- **USING THE INFORMATION**
(a) Do the following statements agree with the broadband passage? For each, answer yes or no and quote the deciding words of the passage. (i) Robinson is a researcher in the department of sociology at the University of Santa Clara. (ii) A low-income person might have only 30 minutes to spare to surf the Web. (iii) Hale and Robinson saw greater broadband access and adoption as a panacea.
(b) Which lines of the records contain the word "development"? Gather and copy every one of them, matching case exactly.

- **TEXT FOR ANALYSIS**
+===+

But would universal broadband solve all those problems? Not necessarily, based on the presentation that followed from Laura Robinson, a researcher in the department of sociology at the University of Santa Clara.

Robinson noted that the statistics alone on Internet adoption and broadband usage can be highly misleading. Many folks are embarrassed to admit they don’t have one or the other when a researcher calls. And even if they do, what it means to have broadband can vary widely.

For instance, a low-income person might say they’re online, but if they’re working two jobs, shuttling their kids around, and cleaning the house, they might have only 15 minutes to spare to actually surf the Web.

On the other hand, a higher-income person, or someone with more leisure time, who has a faster computer, might spend several hours a day on the computer. In the process, they become even more efficient at using their time, and gain greater knowledge about job opportunities, and other services that might benefit them.

Also, the amount of time someone spends online using services like social networking is likely to be highly influenced by how much time their friends spend using those services. If you know a lot of people who spend a lot of time on Facebook, it’s more likely you will, too. But if not, there’s less incentive. And that can serve to reinforce the usage gap.

After the presentations, during the Q&A, I asked Hale and Robinson about how these two findings fit together. On one hand, it seems to reinforce the need for universal broadband to improve things like health care. But on the other hand, it seemed the upside might be limited by many other factors.

They agreed, but felt that what was important was to view greater broadband access and adoption as a starting point, rather than a panacea. Education on how to leverage the power of the Web and broadband would also be key, as well as continuing to address some of the other disadvantages.

+===+

- **DATA LISTING**
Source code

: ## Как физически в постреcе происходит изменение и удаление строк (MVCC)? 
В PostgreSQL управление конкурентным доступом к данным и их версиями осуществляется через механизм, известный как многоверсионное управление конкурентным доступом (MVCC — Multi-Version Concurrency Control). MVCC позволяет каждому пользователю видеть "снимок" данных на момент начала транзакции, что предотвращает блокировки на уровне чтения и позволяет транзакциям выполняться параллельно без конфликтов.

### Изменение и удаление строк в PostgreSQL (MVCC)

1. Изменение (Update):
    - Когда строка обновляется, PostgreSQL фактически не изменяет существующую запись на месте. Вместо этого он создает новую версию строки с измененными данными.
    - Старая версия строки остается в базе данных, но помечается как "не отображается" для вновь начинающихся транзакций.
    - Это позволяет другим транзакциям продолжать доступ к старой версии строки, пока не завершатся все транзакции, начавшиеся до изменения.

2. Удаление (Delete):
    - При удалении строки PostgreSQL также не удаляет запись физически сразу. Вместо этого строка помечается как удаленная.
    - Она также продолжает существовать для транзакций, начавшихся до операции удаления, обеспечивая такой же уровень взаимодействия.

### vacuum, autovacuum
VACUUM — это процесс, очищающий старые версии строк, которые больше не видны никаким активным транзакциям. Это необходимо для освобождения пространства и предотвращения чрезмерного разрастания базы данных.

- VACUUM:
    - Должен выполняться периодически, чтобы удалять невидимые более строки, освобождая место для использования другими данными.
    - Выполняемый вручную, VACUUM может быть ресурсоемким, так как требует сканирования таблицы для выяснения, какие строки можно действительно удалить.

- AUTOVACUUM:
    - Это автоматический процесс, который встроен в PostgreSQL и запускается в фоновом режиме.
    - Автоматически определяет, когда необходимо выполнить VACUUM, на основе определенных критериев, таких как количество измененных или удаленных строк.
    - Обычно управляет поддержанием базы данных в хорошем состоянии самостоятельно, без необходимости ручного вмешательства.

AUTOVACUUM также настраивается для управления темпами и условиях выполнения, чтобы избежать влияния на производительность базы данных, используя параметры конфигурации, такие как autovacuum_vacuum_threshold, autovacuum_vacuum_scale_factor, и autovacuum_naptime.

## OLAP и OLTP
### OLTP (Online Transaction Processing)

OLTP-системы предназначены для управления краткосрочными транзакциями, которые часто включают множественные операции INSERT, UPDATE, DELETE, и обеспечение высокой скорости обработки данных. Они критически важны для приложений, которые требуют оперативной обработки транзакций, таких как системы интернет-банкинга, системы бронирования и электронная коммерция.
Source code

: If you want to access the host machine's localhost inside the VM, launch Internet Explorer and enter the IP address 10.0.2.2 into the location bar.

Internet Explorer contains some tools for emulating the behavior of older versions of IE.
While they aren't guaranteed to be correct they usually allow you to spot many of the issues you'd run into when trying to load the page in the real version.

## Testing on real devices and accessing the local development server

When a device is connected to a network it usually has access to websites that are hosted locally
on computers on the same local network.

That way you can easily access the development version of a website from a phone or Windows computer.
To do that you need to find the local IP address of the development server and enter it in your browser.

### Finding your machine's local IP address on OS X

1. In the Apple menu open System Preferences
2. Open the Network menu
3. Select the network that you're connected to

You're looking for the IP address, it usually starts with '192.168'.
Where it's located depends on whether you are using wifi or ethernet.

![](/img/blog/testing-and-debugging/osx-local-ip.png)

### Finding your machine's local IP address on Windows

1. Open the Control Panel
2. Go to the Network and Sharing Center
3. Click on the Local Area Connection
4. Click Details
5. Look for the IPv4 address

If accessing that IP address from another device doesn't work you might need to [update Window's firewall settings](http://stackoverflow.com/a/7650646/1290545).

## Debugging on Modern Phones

+===+

- **SOLUTIONS BELOW**
(a)
(i) Yes: "a researcher in the department of sociology at the University of Santa Clara"
(ii) No: "they might have only 15 minutes to spare to actually surf the Web"
(iii) No: "as a starting point, rather than a panacea"

(b)
## Testing on real devices and accessing the local development server
That way you can easily access the development version of a website from a phone or Windows computer.
To do that you need to find the local IP address of the development server and enter it in your browser.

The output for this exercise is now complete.